For readers outside cryptography — what is MPC, and why does AI change how it’s managed?
MPC custody splits the private key — the secret controlling the assets — across multiple parties. No single person ever holds the complete key. To authorise a transaction, a threshold of parties must participate in a joint computation. Powerful for security, but operationally complex.
AI becomes valuable in managing that complexity. Take key lifecycle management: when someone with key share access leaves the organisation, shares need rotation. AI can trigger this automatically from HR system events, detect anomalous access patterns, and optimise timing to minimise disruption. Without automation, organisations rotate infrequently because it’s slow and expensive — and infrequent rotation is itself a risk.
How is this different from general AI-for-cybersecurity?
Irreversibility. In most enterprise security, a breach is damaging but recoverable — data can be restored, accounts reset. In digital asset custody, if keys are compromised and assets move to an attacker-controlled address, they’re gone. No chargeback, no reversal.
That makes the cost function asymmetric: missing a real threat is orders of magnitude worse than a false positive. And you can’t treat the AI as a black box — institutional clients need explainable decisions. Every AI-driven action in a custody workflow needs an audit trail a regulator can inspect. Explainability isn’t a research luxury here. It’s a compliance requirement.
You’ve invested in over 30 startups. What are you seeing in AI-for-security?
Too many teams building features, not enough building infrastructure. Adding an AI model to an existing security workflow is the easy play — but the moment a major platform ships comparable capability, the startup’s value evaporates.
The durable play is infrastructure: behavioural analytics that work across multiple chains and custody providers. The moat comes from proprietary training data, not model architecture. If a startup has unique transaction data and models that learn patterns nobody else can replicate — that’s interesting. If they’ve fine-tuned a foundation model on a public threat database — that’s a weekend project.
You’ve gone from a 30-person team to operating solo with AI. How has that changed your security posture?
The attack surface inverts. With a team, security is organisational — policies, credential management across 30 people. Solo with AI, the risk is data handling: I process founder decks, portfolio financials, and client specs through AI workflows.
I use a tiered sensitivity framework. Public information goes through any capable tool. Proprietary but non-critical data uses tools with clear no-training policies. Truly sensitive material — investment terms, security architectures — never touches a third-party AI. I’d estimate 90% of operators using AI in financial work haven’t thought through this hierarchy.
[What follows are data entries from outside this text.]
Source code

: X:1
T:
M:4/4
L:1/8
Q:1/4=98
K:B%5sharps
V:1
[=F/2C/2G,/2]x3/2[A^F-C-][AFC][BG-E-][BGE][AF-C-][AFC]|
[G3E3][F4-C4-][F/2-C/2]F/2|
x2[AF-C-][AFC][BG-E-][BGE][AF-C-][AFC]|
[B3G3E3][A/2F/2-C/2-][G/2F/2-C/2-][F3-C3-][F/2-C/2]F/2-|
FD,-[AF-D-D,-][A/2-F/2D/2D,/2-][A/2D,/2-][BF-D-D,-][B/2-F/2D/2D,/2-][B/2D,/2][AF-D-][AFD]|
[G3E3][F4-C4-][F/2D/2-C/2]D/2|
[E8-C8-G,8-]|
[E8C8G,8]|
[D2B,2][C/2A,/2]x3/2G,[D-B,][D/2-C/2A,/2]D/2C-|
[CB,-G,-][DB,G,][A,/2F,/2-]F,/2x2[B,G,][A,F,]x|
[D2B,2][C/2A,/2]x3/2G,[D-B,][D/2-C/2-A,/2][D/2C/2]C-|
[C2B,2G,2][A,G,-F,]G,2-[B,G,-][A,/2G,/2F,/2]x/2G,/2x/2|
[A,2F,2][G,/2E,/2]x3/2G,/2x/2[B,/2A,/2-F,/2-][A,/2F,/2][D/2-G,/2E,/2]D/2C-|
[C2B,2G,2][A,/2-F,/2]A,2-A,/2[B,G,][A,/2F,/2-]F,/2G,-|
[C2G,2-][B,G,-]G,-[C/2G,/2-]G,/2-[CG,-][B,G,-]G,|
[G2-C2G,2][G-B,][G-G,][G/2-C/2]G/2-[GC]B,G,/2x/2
Where does AI have the biggest impact on enterprise security in the next two to three years?
Three areas. First, automated policy generation — security policies that adapt in real time based on actual risk profiles, not static documents reviewed quarterly.
Second, cross-chain intelligence. Most digital asset security monitoring happens in silos. AI models synthesising threat data across chains and custody providers will catch patterns that single-platform analysis misses.
Third, governance automation. In institutional custody, governance is as critical as security. AI can automate the operational layer — ensuring processes are followed, documented, and auditable — without removing humans from the actual decisions.
The common thread is the principle I apply at TecStation: AI doesn’t replace the human in the security stack. It replaces the latency between what the human needs to know and when they know it.